- Directed by: Fred Niblo W. J. Lincoln
- Written by: W. J. Lincoln Fred Niblo
- Based on: George M. Cohan (play) George Randolph Chester (story)
- Starring: Fred Niblo Enid Bennett
- Cinematography: Maurice Bertel
- Production company: J. C. Williamson Ltd
- Release date: 21 February 1916 (Melbourne);
- Running time: 4,000 feet (approx 60 mins)
- Country: Australia
- Language: Silent with English intertitles

= Get-Rich-Quick Wallingford (1916 film) =

1916 film

Get-Rich-Quick Wallingford is a 1916 Australian silent comedy film directed by Fred Niblo. The film was the first made by the film unit of theatrical firm J. C. Williamson, and one of the last to be released. It was Niblo's debut film as a director and is considered a lost film.

==Plot==
Two swindlers, Blackie Daw and J. Rufus Wallingford, arrive in Battlesburg, Iowa, and con the local townsfolk that they are wealthy businessmen. They use the town's money to establish plans for a factory to produce covered carpet tacks and set off a major real estate boom. They are about to leave town with their money when they receive a genuine order for a large supply of tacks. They decide to marry local girls and settle down in Battlesburg.

==Cast==
- Fred Niblo as J. Rufus Wallingford
- Henry Carson Clarke as Blackie Daw
- Enid Bennett as Fanny
- Eddie Lamb
- Pirie Bush
- Sydney Stirling
- Charles Clary
- Kathryn Williams

==Original play==
Williamsons often imported American plays and American actors to star in them. Fred Niblo came out to Australia in 1912 with his wife Josephine Cohan, sister of George M. Cohan, and stayed for three years, appearing in a number of plays. One of these was Get-Rich-Quick-Wallingford, by Cohan, which proved enormously popular with Australian audiences. In the American production, Hale Hamilton played Wallingford, and Edward Ellis played Daws. The play opened at the Gaiety in September 1910 was a huge hit and had 424 performances in New York, 198 shows in London, and a translation in Paris.

==Production==
W. J. Lincoln adapted the play into a script in March 1915 and shooting began the following month. Filming took place at the J. C. Williamsons Studio, opposite Her Majesty's Theatre in Melbourne, and on location, in particular at the Junction Hotel in St Kilda.

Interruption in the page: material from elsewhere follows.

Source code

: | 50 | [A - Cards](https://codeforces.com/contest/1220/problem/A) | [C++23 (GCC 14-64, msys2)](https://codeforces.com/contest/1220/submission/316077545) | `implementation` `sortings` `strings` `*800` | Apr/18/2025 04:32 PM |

Lincoln was the original director and appears to have definitely been in charge during the location shoot. However he had to pull out during production because of his alcoholism and Niblo stepped in. While filming, Niblo was also rehearsing a play in the morning and appearing in Seven Keys to Baldpate at night. He would have likely been heavily assisted by his stage manager Maurice Dudley and assistant stage manager Dick Shortland, as well as cinematographer Maurice Bertel.

The cast includes Enid Bennett, who understudied Josephine Cohan on stage and went with Niblo and her to America when they returned there in 1915. Bennett later married Niblo on Cohan's death in 1916.

==Reception==
The film was not a success at the box office, with critics noting in particular the absence of the play's wisecracking dialogue.

However the Sunday Times did describe the film as "one of the finest ever taken in Australia".

Punch said that "it is not always that a popular stage favourite is able to make a success upon the screen. Mr. Niblo's extraordinary personality has assisted him greatly, and the film version is in many respects superior to the stage representation."

The Moving Picture World called the movie "very poor". This contributed to the decision of J.C. Williamson to wind up their filmmaking arm.